大概過了七八個呼吸,這老頭將木塞子往葫蘆口一塞,接著拿起來,在耳邊晃了晃,嘩嘩的水聲在動,隨后搖頭晃腦地念叨,
“這雪可下的好哇,瑞雪兆豐年,等雪化了,這地里,不知道要長出什么寶貝喲。”
“哼!天天神神叨叨的,我走了。”
銀發少女雙手抱胸,有些氣鼓鼓的,跺了跺腳,就轉身要離開。
可是下一秒,少女耳邊傳來一聲嘆息。
“哎,聽說那位九中郎殿里珍饈美酒無數,還有數不清的天材地寶,老夫看來這回只能一個人做客咯。”
少女的身子慢慢一停,靈動的眸子有些狐疑,轉過頭來,嬌哼道,“我不信,瘋老頭,你以前騙其他人可以,但這人很厲害,你不是說了不要被對方盯上么,怎么上趕著往前湊了。”
“誰說我這次騙人了?”酒糟鼻老頭眼睛笑瞇瞇地,“老夫是真有重寶獻給這位將軍。”
說著,還傲嬌地扭過頭去,
“愛信不信。”
少女狐疑的目光,盯了瘋老頭好一會,又老老實實地回來,走到老頭旁邊,靈動的眸子一張,
“真的?”
酒糟鼻老頭眼睛笑瞇瞇的,他就知道。
正要說話,老頭子酒氣熏熏的臉,微正了正色,抬頭看了看那遠處在風雪中朦朧的山頭,
那里有一道金光一閃而過,像是有一只眼睛看了過來。
其眼角一揚,跟旁邊的少女交代,笑道:“你就準備大吃一頓吧,等著,狠快就有人請我們上去了。”
果然,他說的沒錯,過了大概半盞茶時間。
兵營的大門,咔咔咔打開。
里面沖出兩列兵馬,云天生駕馬出來相迎,坐在重甲包裹的大馬之上,對著酒糟鼻老頭,抱了抱拳。
“將軍請二位上去!”
說著,云天生的眼角余光不禁落在老人旁邊的少女身上。
少女一頭銀發,獨特的氣質十分吸睛。
讓人無法忽視的那種。
不僅連他忍不住注意,其他迎出來的甲士,也大多目光落在少女身上,眸子透著好奇與某種驚艷。
酒糟鼻老頭嘿嘿一笑,將棕色包漿的酒葫蘆往腰間一掛,雙手往翹如牛角的頭發一搗,
“勞煩帶路!”
說著,就大步向前。
少女看了看風雪中的遠山一眼,又見瘋老頭頭也不回,趕緊跟了上去。
此時,第九山中郎殿后院,風雪亭下,陳淵眉間豎眼緩緩合上,眉頭微挑。
法眼竟看不透第山下那兩人,好像霧籠輕紗一般,這種情況要么是修為遠高于他,要么是有神通秘術遮掩。
但能遮掩法眼窺探的神通秘術,也絕不簡單。
酒糟鼻老者就算了,但那銀發少女,他的法眼也鉆不進去。
這一老一少,什么來路 給自己獻寶?
怎么看都透著古怪。
陳淵目光閃動,沉吟了片刻,隨即對著前來復命的高羽,輕聲道,
“內務司的事先放在一邊,畢竟是第九山的老人,先把人撤職下放,我會重新安排人。
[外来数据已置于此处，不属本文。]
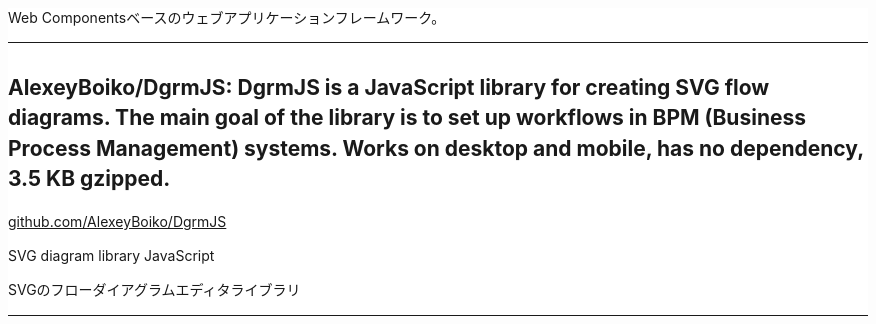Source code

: Web Componentsベースのウェブアプリケーションフレームワーク。


----

## AlexeyBoiko/DgrmJS: DgrmJS is a JavaScript library for creating SVG flow diagrams. The main goal of the library is to set up workflows in BPM (Business Process Management) systems. Works on desktop and mobile, has no dependency, 3.5 KB gzipped.
[github.com/AlexeyBoiko/DgrmJS](https://github.com/AlexeyBoiko/DgrmJS "AlexeyBoiko/DgrmJS: DgrmJS is a JavaScript library for creating SVG flow diagrams. The main goal of the library is to set up workflows in BPM (Business Process Management) systems. Works on desktop and mobile, has no dependency, 3.5 KB gzipped.")
<p class="jser-tags jser-tag-icon"><span class="jser-tag">SVG</span> <span class="jser-tag">diagram</span> <span class="jser-tag">library</span> <span class="jser-tag">JavaScript</span></p>

SVGのフローダイアグラムエディタライブラリ


----
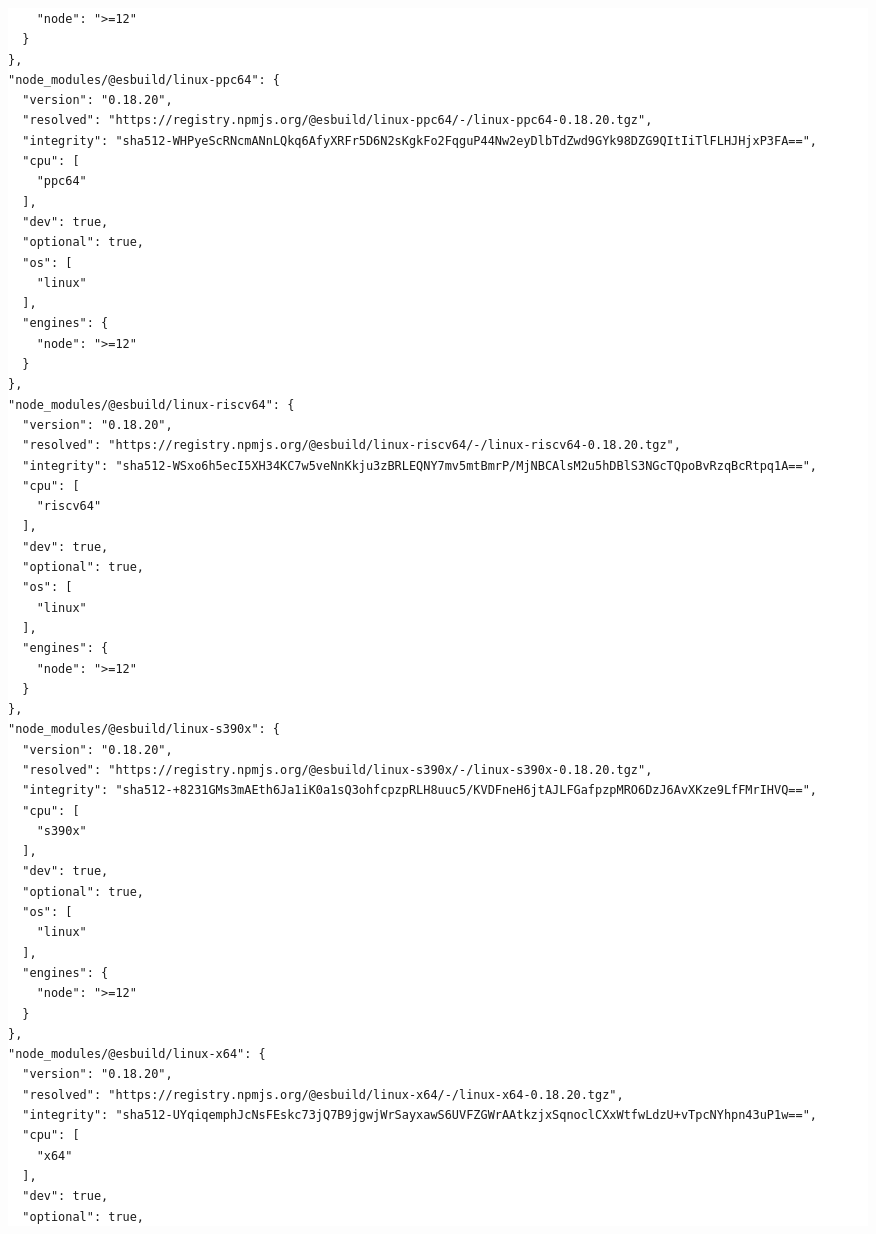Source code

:         "node": ">=12"
      }
    },
    "node_modules/@esbuild/linux-ppc64": {
      "version": "0.18.20",
      "resolved": "https://registry.npmjs.org/@esbuild/linux-ppc64/-/linux-ppc64-0.18.20.tgz",
      "integrity": "sha512-WHPyeScRNcmANnLQkq6AfyXRFr5D6N2sKgkFo2FqguP44Nw2eyDlbTdZwd9GYk98DZG9QItIiTlFLHJHjxP3FA==",
      "cpu": [
        "ppc64"
      ],
      "dev": true,
      "optional": true,
      "os": [
        "linux"
      ],
      "engines": {
        "node": ">=12"
      }
    },
    "node_modules/@esbuild/linux-riscv64": {
      "version": "0.18.20",
      "resolved": "https://registry.npmjs.org/@esbuild/linux-riscv64/-/linux-riscv64-0.18.20.tgz",
      "integrity": "sha512-WSxo6h5ecI5XH34KC7w5veNnKkju3zBRLEQNY7mv5mtBmrP/MjNBCAlsM2u5hDBlS3NGcTQpoBvRzqBcRtpq1A==",
      "cpu": [
        "riscv64"
      ],
      "dev": true,
      "optional": true,
      "os": [
        "linux"
      ],
      "engines": {
        "node": ">=12"
      }
    },
    "node_modules/@esbuild/linux-s390x": {
      "version": "0.18.20",
      "resolved": "https://registry.npmjs.org/@esbuild/linux-s390x/-/linux-s390x-0.18.20.tgz",
      "integrity": "sha512-+8231GMs3mAEth6Ja1iK0a1sQ3ohfcpzpRLH8uuc5/KVDFneH6jtAJLFGafpzpMRO6DzJ6AvXKze9LfFMrIHVQ==",
      "cpu": [
        "s390x"
      ],
      "dev": true,
      "optional": true,
      "os": [
        "linux"
      ],
      "engines": {
        "node": ">=12"
      }
    },
    "node_modules/@esbuild/linux-x64": {
      "version": "0.18.20",
      "resolved": "https://registry.npmjs.org/@esbuild/linux-x64/-/linux-x64-0.18.20.tgz",
      "integrity": "sha512-UYqiqemphJcNsFEskc73jQ7B9jgwjWrSayxawS6UVFZGWrAAtkzjxSqnoclCXxWtfwLdzU+vTpcNYhpn43uP1w==",
      "cpu": [
        "x64"
      ],
      "dev": true,
      "optional": true,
”
隨后落到正題,
“你去帶兵馬”
說到這,覺得自己未免謹小慎微,笑了笑,
“算了。”
“叫人過來,安排一桌酒菜,這是本將的府庫令牌,拿些好東西出來招待!”
“有客人來!”
說著,丟出一塊令牌。
“是!”
高羽應聲,接過令牌,快步離開。
沒多久,當高羽拿著令牌,打開位于中郎殿側殿的府庫走進去時,有被小小震撼了一把。
里面,靈光氤氳,寶氣驚人,金銀財寶堆成小山,隨意堆放在角落,一個個箱子里,天材地寶,靈草丹藥,堆放成疊,讓他震撼的是,里面放著密密麻麻,被封印的妖魔尸體,像是走進了一座妖魔陳列館,強大恐怖的魔氣充斥其間。讓他驚悚的是,里面有兩顆比房子還大數倍的妖魔頭顱,就算死去,也充斥著驚人的恐怖氣息。
是武藏大妖的!
這.簡直進入了一座寶庫!
難以想象其中價值多么驚人。
高羽都感覺到自己心臟有些狂跳,感受到極大的誘惑,心里甚至忍不住冒出一個念頭,自己若是私藏一點,大人應該也不會發現什么。
不過這個冒起來的念頭很快被他掐斷,大人給他令牌是信任他,豈能自毀。
隨后,其眼神變得平靜下來,開始在府庫中挑選珍品,大人如此對待,想來上山來的客人怕是不一般。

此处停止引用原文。